Checco Zalone torna al cinema e questa volta lo fa anche nelle vesti di regista oltre che di attore e sceneggiatore, per dire la sua sul delicato tema dell’immigrazione. “Tolo Tolo” è stato già il maggior incasso di sempre nella storia del cinema italiano nelle prime 24 ore di programmazione. Il significato del titolo viene da una frase detta sul set dal piccolo Nassor Said Birya (nella pellicola Doudou) che non conoscendo l’italiano anzichè “solo solo” ha detto proprio “tolo tolo” .

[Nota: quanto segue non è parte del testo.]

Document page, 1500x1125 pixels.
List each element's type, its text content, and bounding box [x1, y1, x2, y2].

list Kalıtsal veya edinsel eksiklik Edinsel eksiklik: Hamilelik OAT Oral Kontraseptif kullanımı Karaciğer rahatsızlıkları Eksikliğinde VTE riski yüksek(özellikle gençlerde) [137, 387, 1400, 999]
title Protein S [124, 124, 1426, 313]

Ambientato e girato in Marocco, Kenya (Watamu), Malta e in Italia (Acquaviva delle Fonti, Bari, Gravina in Puglia, Latina, Minervino Murge, Roma, Trieste), il film racconta le avventure di Pierfrancesco Zalone, detto Checco, che per non pagare i suoi enormi debiti a Spinazzola, sua città d’origine, decide di emigrare in Africa. Qui farà amicizia con Oumar (Souleymane Sylla), un aspirante regista appassionato del cinema neorealista italiano e si innamorerà di Idjaba (Manda Touré).

Insieme a loro e al figlio di Idjaba Doudou Checco tenterà di fuggire dalla guerra civile appena scoppiata in Marocco provando a tornare in Italia.

La pellicola incassa ma non convince risultando confusa, passando da una trama che cerca disperatamente di essere seria a delle battute fin troppo forzate eccessivamente attaccate le une alle altre. Il comparto tecnico cerca di elevarsi rispetto alle pellicole precedenti dell’artista ma anche qui appare tutto molto confuso e non d’impatto. Il film insomma, nonostante gli importanti messaggi politici e sociali toccati, non riesce a rimanere impresso e incisivo come dovrebbe mostrando tutti i limiti di uno Zalone che fa anche meno ridere del solito e che a tutti gli effetti non può essere considerato un autore di cinema.